August Schwerdfeger

Research & Engineering

My primary research interest is programming languages, specifically the development of exchange formats and interfaces for tool interoperability. My interests outside of work (and sometimes inside) include photography, mentoring young inventors, and diving into local history.

Background

August Schwerdfeger’s area of research includes compilers and programming languages, with a specific focus on parsing, automated language translation, and modular extensibility.

Since joining Adventium (now Galois) in 2010, August’s primary activity has been tool development related to his work with parsing and automated language translation. He has developed a set of XML schemas for the tools of the CAMET® Library to improve interoperability between them, and allow users of the tools to customize their output to suit site-specific requirements.

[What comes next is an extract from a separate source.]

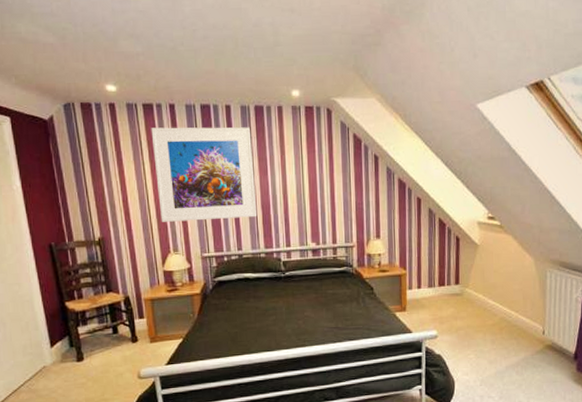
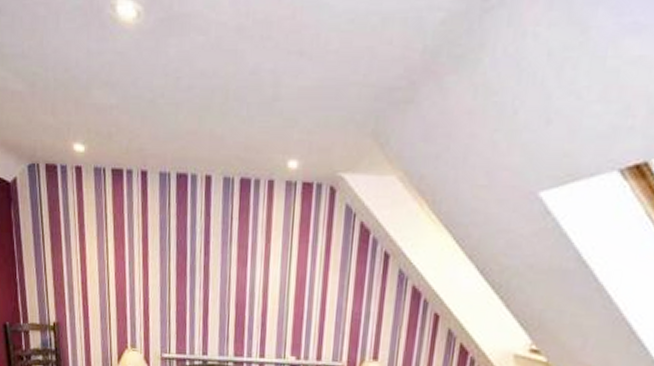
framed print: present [151,127,258,222] -> none [118,198,233,317]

Using the extensible language tools he co-developed at the University of Minnesota, August enabled the integration of nine different modeling environments into the FUSED framework. He also developed translations among a series of modeling languages for mission-planning applications, and specified a formal type system and type checking apparatus for the NASA-developed Action Notation Modeling Language (ANML).

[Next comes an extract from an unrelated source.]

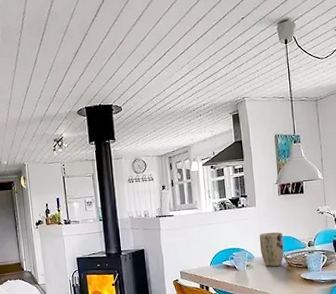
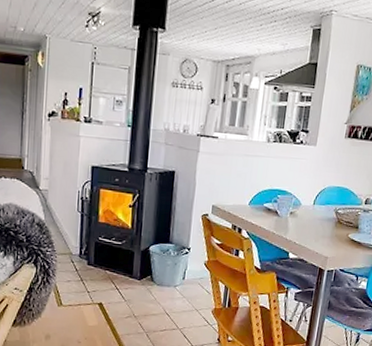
plant pot: present [259,232,284,267] -> none [309,178,340,221]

August was the primary developer of Adventium’s STEAF package providing an interface between geographic information systems and statistical environments. Additionally, he assisted in the creation of the interactive mobile apps developed by Adventium’s subsidiary, Andamio Games. This included writing formal specifications for the simulators used in the apps, as well as a translation that distilled a neuroscientific model of the brain into a form usable by the iNeuron app.

As a member of the MELT research group at the University of Minnesota, August developed an improved scanning algorithm that takes parser context into account and developed an integrated parser and scanner generation tool, Copper, based on these algorithms.

He has a B.S., M.S., and Ph.D. in Computer Science from the University of Minnesota.